There are several forms of overexcitability, and each one needs parenting strategies that aren’t always in the typical childrearing books. Five particular styles have been identified. I will be discussing each separately in the blog entries this month. Your kids probably fit the description for more than one. I’m summarizing here from the work of Sharon Lind from the organization called SENG – Supporting Emotional Needs of the Gifted. These overexcitabilities can apply to gifted kids, but I believe that they characterize other children as well.

The first overexcitability (OE) is called psychomotor. Psychomotor is related to activity level, energy level, and the need for movement. Sometimes these kids may be impulsive or have nervous habits. They may move or even talk in an intense way. If they are feeling tense, they may talk a lot or talk very quickly. It’s like being verbally hyperactive. These kids may enjoy being so active – physically or verbally –but others may find them overwhelming. They may also fit the characteristics of attention deficit hyperactivity disorder.

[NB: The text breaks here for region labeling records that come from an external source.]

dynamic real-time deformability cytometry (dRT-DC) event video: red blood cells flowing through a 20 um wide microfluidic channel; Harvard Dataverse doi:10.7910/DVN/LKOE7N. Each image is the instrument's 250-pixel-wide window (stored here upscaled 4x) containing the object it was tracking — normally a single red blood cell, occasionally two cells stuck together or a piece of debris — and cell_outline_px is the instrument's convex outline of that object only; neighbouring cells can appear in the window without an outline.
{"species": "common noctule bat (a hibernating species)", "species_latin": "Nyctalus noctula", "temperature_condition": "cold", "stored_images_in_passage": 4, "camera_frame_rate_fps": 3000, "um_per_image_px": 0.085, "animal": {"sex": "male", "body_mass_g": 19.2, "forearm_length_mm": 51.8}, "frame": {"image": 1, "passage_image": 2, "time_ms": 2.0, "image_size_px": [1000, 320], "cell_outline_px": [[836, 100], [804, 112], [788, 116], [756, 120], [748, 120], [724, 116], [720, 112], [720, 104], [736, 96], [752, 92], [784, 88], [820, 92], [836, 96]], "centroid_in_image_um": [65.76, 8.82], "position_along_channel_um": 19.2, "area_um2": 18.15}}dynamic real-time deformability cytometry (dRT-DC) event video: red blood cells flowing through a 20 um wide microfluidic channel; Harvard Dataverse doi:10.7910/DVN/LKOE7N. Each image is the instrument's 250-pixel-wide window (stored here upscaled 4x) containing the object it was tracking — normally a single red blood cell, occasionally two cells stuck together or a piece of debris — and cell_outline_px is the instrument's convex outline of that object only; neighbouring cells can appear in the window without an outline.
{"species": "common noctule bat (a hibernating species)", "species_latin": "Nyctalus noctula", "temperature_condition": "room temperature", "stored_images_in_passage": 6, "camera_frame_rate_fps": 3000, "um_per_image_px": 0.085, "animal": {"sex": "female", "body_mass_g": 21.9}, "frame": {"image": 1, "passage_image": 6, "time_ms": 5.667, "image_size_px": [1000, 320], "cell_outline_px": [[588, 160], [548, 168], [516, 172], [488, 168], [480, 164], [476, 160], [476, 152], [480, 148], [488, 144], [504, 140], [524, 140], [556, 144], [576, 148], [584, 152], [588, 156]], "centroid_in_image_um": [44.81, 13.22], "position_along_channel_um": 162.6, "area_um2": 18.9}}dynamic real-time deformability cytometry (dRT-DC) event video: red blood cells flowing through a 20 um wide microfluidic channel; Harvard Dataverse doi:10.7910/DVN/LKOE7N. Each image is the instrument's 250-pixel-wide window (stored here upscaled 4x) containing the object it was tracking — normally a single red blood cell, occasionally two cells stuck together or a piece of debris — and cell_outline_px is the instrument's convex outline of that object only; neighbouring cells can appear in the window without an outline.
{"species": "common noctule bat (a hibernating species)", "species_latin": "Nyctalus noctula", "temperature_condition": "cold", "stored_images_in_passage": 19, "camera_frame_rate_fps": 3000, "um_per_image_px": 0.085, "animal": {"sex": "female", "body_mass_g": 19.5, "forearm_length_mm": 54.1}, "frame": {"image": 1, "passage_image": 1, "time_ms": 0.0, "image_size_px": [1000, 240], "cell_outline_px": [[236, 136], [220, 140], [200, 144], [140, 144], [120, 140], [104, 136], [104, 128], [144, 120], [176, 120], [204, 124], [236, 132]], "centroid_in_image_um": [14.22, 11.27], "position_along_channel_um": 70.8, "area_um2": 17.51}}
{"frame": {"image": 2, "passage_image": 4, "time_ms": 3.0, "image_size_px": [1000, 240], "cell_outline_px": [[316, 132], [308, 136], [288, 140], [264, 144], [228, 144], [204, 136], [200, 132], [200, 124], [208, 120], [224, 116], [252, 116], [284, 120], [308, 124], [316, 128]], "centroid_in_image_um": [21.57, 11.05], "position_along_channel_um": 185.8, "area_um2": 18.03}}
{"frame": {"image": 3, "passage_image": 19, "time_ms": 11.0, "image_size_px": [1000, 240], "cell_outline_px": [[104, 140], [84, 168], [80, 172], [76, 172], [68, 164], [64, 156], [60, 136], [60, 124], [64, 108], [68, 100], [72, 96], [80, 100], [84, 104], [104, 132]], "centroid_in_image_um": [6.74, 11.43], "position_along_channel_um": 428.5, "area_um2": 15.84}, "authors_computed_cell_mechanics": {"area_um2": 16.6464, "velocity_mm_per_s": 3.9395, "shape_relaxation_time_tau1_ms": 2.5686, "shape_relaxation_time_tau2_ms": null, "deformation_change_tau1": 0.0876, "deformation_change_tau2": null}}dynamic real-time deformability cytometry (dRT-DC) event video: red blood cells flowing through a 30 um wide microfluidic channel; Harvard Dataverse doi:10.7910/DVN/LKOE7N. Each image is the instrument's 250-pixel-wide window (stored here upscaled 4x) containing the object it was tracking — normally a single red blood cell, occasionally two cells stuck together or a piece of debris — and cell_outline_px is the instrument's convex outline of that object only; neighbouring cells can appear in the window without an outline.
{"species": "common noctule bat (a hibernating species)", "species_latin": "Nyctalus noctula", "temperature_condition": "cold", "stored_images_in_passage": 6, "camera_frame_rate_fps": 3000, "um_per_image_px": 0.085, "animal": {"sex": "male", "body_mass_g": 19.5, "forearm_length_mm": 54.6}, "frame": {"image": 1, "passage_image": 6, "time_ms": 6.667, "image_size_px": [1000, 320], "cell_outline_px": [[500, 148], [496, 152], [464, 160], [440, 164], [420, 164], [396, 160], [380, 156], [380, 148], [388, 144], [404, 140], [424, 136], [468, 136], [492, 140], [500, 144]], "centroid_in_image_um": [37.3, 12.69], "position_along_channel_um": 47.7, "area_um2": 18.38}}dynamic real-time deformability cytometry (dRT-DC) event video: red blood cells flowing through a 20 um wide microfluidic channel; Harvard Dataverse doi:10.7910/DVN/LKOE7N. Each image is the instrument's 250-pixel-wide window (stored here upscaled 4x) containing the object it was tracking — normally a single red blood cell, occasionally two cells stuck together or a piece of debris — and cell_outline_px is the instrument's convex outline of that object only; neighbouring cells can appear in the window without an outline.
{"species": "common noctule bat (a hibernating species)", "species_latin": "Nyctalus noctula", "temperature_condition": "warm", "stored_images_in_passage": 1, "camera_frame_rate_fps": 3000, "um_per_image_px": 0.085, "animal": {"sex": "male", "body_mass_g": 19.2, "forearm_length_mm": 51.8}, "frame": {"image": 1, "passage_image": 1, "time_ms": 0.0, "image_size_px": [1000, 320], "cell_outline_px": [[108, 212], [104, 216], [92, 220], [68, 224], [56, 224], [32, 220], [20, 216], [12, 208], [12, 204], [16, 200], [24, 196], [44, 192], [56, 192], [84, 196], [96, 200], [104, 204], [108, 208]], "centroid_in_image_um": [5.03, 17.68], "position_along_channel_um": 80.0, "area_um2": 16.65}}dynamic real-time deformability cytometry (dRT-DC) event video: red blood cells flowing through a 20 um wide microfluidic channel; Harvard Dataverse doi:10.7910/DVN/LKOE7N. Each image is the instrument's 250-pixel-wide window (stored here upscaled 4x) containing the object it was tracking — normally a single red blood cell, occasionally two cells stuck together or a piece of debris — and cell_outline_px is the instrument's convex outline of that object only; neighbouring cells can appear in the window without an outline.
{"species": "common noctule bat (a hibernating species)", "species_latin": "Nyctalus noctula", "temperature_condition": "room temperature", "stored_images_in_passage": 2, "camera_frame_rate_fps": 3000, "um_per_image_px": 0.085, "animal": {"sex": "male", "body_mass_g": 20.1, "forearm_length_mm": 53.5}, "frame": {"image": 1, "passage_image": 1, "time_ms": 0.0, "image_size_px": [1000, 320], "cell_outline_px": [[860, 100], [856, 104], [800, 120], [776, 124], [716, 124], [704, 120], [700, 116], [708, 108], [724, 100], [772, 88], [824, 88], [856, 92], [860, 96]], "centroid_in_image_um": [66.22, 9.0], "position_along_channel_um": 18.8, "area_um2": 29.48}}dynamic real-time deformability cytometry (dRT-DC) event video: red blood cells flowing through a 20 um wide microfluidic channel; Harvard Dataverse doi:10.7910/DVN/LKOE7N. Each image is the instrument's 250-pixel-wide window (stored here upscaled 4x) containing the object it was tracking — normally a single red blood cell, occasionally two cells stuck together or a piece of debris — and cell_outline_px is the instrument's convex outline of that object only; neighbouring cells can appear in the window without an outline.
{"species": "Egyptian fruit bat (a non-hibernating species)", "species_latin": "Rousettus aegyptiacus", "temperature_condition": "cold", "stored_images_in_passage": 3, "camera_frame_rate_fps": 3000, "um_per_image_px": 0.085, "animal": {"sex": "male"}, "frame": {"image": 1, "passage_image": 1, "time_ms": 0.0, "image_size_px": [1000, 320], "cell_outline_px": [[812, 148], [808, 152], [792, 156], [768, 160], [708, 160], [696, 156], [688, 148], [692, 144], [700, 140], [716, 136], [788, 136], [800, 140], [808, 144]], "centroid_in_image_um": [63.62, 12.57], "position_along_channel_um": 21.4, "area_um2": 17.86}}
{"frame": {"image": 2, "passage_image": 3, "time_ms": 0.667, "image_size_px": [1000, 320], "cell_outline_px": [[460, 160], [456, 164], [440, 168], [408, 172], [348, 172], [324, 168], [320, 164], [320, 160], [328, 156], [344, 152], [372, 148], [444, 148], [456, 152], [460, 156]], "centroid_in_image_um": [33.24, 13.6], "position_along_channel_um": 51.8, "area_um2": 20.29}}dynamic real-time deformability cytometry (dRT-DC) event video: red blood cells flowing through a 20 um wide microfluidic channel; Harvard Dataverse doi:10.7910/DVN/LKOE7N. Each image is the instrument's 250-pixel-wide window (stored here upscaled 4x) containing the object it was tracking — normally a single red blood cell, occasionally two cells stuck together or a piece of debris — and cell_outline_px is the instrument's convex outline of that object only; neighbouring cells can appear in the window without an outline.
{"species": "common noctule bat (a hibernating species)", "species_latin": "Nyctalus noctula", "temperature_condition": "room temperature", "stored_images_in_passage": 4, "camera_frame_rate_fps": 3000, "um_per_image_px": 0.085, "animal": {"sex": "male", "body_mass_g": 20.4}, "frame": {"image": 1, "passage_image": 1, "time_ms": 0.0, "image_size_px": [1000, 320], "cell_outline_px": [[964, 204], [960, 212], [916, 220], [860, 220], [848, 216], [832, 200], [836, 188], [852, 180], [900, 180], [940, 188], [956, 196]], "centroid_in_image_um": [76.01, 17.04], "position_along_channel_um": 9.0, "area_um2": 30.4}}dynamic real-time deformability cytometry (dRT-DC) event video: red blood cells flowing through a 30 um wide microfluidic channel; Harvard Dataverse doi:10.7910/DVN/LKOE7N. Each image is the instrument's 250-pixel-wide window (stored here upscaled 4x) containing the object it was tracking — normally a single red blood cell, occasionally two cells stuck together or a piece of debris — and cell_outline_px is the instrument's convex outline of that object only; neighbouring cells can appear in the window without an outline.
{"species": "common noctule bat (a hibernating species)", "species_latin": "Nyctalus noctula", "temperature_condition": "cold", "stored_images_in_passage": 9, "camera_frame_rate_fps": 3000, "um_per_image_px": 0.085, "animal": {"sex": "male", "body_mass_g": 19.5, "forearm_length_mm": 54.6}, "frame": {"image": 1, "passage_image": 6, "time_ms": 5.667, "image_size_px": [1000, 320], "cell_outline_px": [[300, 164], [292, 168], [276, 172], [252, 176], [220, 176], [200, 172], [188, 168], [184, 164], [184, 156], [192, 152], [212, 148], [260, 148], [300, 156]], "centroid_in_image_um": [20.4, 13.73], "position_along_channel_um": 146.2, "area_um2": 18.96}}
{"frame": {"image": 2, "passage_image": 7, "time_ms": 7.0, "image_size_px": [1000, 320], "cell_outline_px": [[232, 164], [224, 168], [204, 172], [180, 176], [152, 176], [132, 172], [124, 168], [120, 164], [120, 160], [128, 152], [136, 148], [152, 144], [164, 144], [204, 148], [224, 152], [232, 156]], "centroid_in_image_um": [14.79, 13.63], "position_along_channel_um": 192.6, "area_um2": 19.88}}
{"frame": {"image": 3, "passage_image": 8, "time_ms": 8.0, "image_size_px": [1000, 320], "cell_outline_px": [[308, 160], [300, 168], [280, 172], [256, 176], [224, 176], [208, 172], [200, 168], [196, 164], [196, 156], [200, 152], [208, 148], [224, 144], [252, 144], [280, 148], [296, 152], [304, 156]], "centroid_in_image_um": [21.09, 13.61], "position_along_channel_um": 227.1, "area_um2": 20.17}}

Here are some strategies for parenting kids like these: Make sure you provide time for non-structured activities. These are kids whose time should not be completely programmed. I actually think that down-time is important for all our kids. Build physical activities and movement into their lives. Help them channel their verbal and physical activities into ones that aren’t distracting to others. For example, singing in the middle of class isn’t usually a good idea unless the class is music. Some teachers might understand the need for a bathroom break is more about the need to move around than a real need to use the bathroom. Hopefully, they can be flexible. Traditional school can be particularly hard for kids when there’s no break involved, no recess. For kids like these, it is really important to protect any down-time that may exist during the day. As with many of the OEs, kids with psychomotor OE may benefit from learning relaxation techniques like deep breathing or yoga.

It’s also really important to help them learn about how their behavior may affect others. Again, this is true of some of the other OEs as well. What do I mean by “help them learn about how their behavior may affect others.” I’ll give you an example for the psychomotor kids. They may get so excited about something or have a strong immediate need to do something and may then interrupt impulsively, without really noticing what is going on around them. It’s important to go beyond telling them not to interrupt. We need to let them know that first of all, we recognize that they didn’t necessarily mean to be rude. They probably weren’t aware of the fact that their interruption can give the person speaking the impression that the child has no interest in what the other person is saying. It may be just the opposite – they may be so excited about something they want to say in response that they can’t wait. Kids like these need help from us to slowly learn how they may be perceived, because it is often very different from how they perceive themselves or from what their intentions may be.